Saturday, May 2, 2009

An Attempt at Normality

Imagine a beautiful summer day attending a friend’s backyard cookout. The company is great – cross talking about old times, politics and various family hijinks. Kiddos are running around the house chasing each other, playing ball and eventually breaking out into a full fledged water gun fight, at which point some of the guys join in. And food… so much food! Smell the grill, the ribs, the burgers… all mixing with the scent of a neighbor’s fresh cut lawn. The sun gets so warm a bead of sweat forms across your brow as you search for something to fan yourself with. Before you know it half of your body feels like you just walked into a sauna.

Then you realize trying to cool off is a futile attempt. As you look around you’re the only one sweating, besides the male “adults” now chasing children with buckets of water. Perhaps it’s because at least a quarter of your body feels frozen and is wrapped up as if you’re expecting snow at any moment. Or perhaps it’s just the normal sweating you’ll never fully get used to. You push that irritation out of your mind and try to concentrate on the conversation you were just having… only now you have no idea what you were saying, even though the others are still on the same subject. With a glazed over expression you consciously try really, really hard to focus, but it doesn’t help. A beautiful breeze arrives finally cooling your forehead yet causing other areas of your skin to sting and feel raw. Readjusting your blanket or knee sock or arm-length glove to cover the raw spot irritates the rest of your skin that had just settled down. Never letting on how much pain you’re truly in, you eventually find a way back into the laughter. You have to. If you don’t you’ll scream.

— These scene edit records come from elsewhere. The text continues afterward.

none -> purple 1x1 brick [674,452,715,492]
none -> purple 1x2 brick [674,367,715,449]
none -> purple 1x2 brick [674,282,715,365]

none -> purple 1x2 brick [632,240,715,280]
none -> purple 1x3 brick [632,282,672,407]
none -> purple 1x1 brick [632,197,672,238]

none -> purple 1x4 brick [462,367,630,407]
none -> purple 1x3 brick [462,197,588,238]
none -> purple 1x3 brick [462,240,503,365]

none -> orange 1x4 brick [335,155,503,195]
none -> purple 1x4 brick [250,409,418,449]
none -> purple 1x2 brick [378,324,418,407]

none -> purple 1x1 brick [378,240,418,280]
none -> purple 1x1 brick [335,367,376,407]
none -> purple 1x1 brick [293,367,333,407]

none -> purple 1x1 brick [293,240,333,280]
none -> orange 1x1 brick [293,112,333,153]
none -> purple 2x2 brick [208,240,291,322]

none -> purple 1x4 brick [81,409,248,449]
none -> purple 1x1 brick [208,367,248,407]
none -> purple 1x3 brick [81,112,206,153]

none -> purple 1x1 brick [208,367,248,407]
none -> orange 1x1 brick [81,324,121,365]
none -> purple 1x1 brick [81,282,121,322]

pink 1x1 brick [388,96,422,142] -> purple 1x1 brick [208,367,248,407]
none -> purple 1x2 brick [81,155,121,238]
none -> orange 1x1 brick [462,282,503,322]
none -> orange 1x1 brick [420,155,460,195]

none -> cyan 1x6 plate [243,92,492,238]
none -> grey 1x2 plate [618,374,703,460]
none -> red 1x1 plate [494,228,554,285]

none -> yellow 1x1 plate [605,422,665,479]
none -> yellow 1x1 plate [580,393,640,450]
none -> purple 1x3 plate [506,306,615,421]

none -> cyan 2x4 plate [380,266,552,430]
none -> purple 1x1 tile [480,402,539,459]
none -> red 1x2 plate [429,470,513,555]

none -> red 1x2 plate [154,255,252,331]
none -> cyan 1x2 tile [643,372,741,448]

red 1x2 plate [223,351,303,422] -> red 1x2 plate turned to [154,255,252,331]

In time distractions stop working. In fact, they’re making things worse. You feel the happy voices and laughter tighten the muscles in your shoulders and neck as you withdraw. Sunshine blocked by a hat and sunglasses manages to make your eyes feel tired and dry. The extra pain meds you took to get through the day aren’t helping either. Your leg/arm/back screams to be out of your nice clothes and stretched out in bed. Even though your partner is having a blast they recognize the “look” and help you say your goodbyes.

Home at last you are thankful for the sun, the fresh air, the fabulous company and abundant food. But you’ll think about that more in a few days, when the flare-up you just caused passes. Yes, you knew there would be a price to pay for traveling that half hour in the car, sitting in a lawn chair for a couple of hours, and spending your energy on being social. Fighting off disappointment and depression you adjust back to your reality – this is just how things are, forever… or until they find a cure.


What can you do to help?
Asking questions, being informed and sharing information would be a huge contribution to the RSD/CRPS community. The more educated the general public is about this disease, the more attention it will get. For websites with tons of reader-friendly info try:

RSDSA: http://www.rsds.org
American RSD Hope: http://www.rsdhope.org
International RSD Organization: http://www.rsdinfo.com
International Research Foundation for RSD/CRPS: http://www.rsdfoundation.org

Of course, if you’d like to contribute financially there are several organizations collecting funds for research grants and education. Although I am not currently physically able to participate in either of these walk/run/roll events, I am participating virtually. PLEASE check out:



http://www.triumphoverpain.org




My RSDSA fundraiser page:

http://www.firstgiving.com/careylin


One of my fellow RSD’ers on FaceBook is hand making bracelets such as these. (I should have mine soon! Can’t wait!) All monies, less her expenses for materials, are being donated directly to RSD organizations. Let me know if you’d like to purchase one of these 14 dollar beauties and I’ll make the connection for you.

However, the absolute best thing you can do to help as an individual person is to support your friends and family members who have RSD. We can’t always attend social gatherings, but a courtesy invite makes us feel wanted. We may not always answer your phone call or email right away, because we’re probably napping. We may not ask for help with everyday routines or chores, but even the smallest gesture means the world to us. Please try to understand that we are stuck inside these hurting bodies and foggy minds with no definite way out. Although pain makes us want to crawl into a hole and hide, we do not want to lose touch with those who we know and love. It is your thoughts, words and actions that help us through the week, day or even hour. Really!